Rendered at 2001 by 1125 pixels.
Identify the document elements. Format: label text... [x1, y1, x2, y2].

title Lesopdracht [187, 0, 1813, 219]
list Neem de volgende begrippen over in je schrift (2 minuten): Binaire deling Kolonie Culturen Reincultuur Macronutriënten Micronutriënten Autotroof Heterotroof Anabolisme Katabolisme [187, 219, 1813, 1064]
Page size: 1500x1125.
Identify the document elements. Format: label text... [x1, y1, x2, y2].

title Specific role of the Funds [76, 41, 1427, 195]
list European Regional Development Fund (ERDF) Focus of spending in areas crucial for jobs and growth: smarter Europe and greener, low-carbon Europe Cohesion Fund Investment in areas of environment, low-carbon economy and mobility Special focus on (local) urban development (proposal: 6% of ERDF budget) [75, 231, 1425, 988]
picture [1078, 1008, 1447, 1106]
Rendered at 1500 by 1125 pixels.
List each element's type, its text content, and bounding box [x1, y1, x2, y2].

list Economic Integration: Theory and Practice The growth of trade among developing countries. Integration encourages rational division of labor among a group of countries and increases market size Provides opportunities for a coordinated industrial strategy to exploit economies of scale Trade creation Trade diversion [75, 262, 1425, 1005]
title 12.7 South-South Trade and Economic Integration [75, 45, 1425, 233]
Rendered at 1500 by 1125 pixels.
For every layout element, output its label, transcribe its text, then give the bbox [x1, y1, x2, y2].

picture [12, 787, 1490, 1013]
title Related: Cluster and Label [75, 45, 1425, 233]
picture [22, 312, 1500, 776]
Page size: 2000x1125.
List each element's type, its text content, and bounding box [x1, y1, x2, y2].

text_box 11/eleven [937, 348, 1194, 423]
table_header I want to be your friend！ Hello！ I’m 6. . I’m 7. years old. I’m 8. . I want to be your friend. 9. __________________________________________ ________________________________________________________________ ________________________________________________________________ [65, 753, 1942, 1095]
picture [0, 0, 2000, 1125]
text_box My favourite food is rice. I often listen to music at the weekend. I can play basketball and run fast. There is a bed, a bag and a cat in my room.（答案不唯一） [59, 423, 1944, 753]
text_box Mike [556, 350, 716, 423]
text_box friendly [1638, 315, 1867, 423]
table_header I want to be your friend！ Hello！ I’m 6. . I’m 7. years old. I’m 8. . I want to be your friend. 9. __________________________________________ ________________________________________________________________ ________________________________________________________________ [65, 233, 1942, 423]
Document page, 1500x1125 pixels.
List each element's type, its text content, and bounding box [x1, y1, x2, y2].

--*--

■ WHAT TO DO ■
An exact repetition of the data above is all that is needed.

■ WRITTEN ANSWER ■
Rendered at 2001 by 1125 pixels.
Identify the document elements. Format: label text... [x1, y1, x2, y2].

title Lesopdracht [187, 0, 1813, 219]
list Neem de volgende begrippen over in je schrift (2 minuten): Binaire deling Kolonie Culturen Reincultuur Macronutriënten Micronutriënten Autotroof Heterotroof Anabolisme Katabolisme [187, 219, 1813, 1064]
Page size: 1500x1125.
Identify the document elements. Format: label text... [x1, y1, x2, y2].

title Specific role of the Funds [76, 41, 1427, 195]
list European Regional Development Fund (ERDF) Focus of spending in areas crucial for jobs and growth: smarter Europe and greener, low-carbon Europe Cohesion Fund Investment in areas of environment, low-carbon economy and mobility Special focus on (local) urban development (proposal: 6% of ERDF budget) [75, 231, 1425, 988]
picture [1078, 1008, 1447, 1106]
Rendered at 1500 by 1125 pixels.
List each element's type, its text content, and bounding box [x1, y1, x2, y2].

list Economic Integration: Theory and Practice The growth of trade among developing countries. Integration encourages rational division of labor among a group of countries and increases market size Provides opportunities for a coordinated industrial strategy to exploit economies of scale Trade creation Trade diversion [75, 262, 1425, 1005]
title 12.7 South-South Trade and Economic Integration [75, 45, 1425, 233]
Rendered at 1500 by 1125 pixels.
For every layout element, output its label, transcribe its text, then give the bbox [x1, y1, x2, y2].

picture [12, 787, 1490, 1013]
title Related: Cluster and Label [75, 45, 1425, 233]
picture [22, 312, 1500, 776]
Page size: 2000x1125.
List each element's type, its text content, and bounding box [x1, y1, x2, y2].

text_box 11/eleven [937, 348, 1194, 423]
table_header I want to be your friend！ Hello！ I’m 6. . I’m 7. years old. I’m 8. . I want to be your friend. 9. __________________________________________ ________________________________________________________________ ________________________________________________________________ [65, 753, 1942, 1095]
picture [0, 0, 2000, 1125]
text_box My favourite food is rice. I often listen to music at the weekend. I can play basketball and run fast. There is a bed, a bag and a cat in my room.（答案不唯一） [59, 423, 1944, 753]
text_box Mike [556, 350, 716, 423]
text_box friendly [1638, 315, 1867, 423]
table_header I want to be your friend！ Hello！ I’m 6. . I’m 7. years old. I’m 8. . I want to be your friend. 9. __________________________________________ ________________________________________________________________ ________________________________________________________________ [65, 233, 1942, 423]
Document page, 1500x1125 pixels.
List each element's type, its text content, and bounding box [x1, y1, x2, y2].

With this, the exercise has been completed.